### REQUIRED WORK
Pull every line holding the word "input" from the data below and copy it.

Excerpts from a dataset
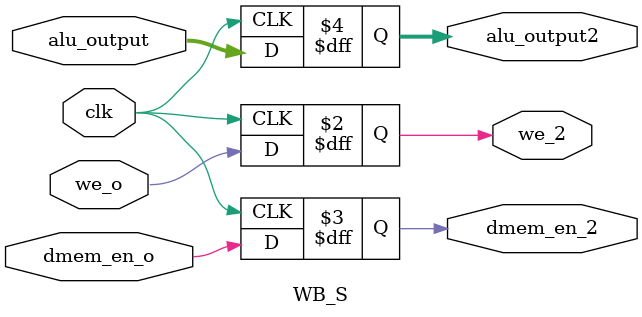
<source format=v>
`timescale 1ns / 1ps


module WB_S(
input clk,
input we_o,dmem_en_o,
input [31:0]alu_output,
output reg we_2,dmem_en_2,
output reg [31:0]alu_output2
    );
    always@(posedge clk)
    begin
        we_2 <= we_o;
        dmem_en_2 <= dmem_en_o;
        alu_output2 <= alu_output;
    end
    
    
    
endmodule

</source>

### EXERCISE SOLUTION
input clk,
input we_o,dmem_en_o,
input [31:0]alu_output,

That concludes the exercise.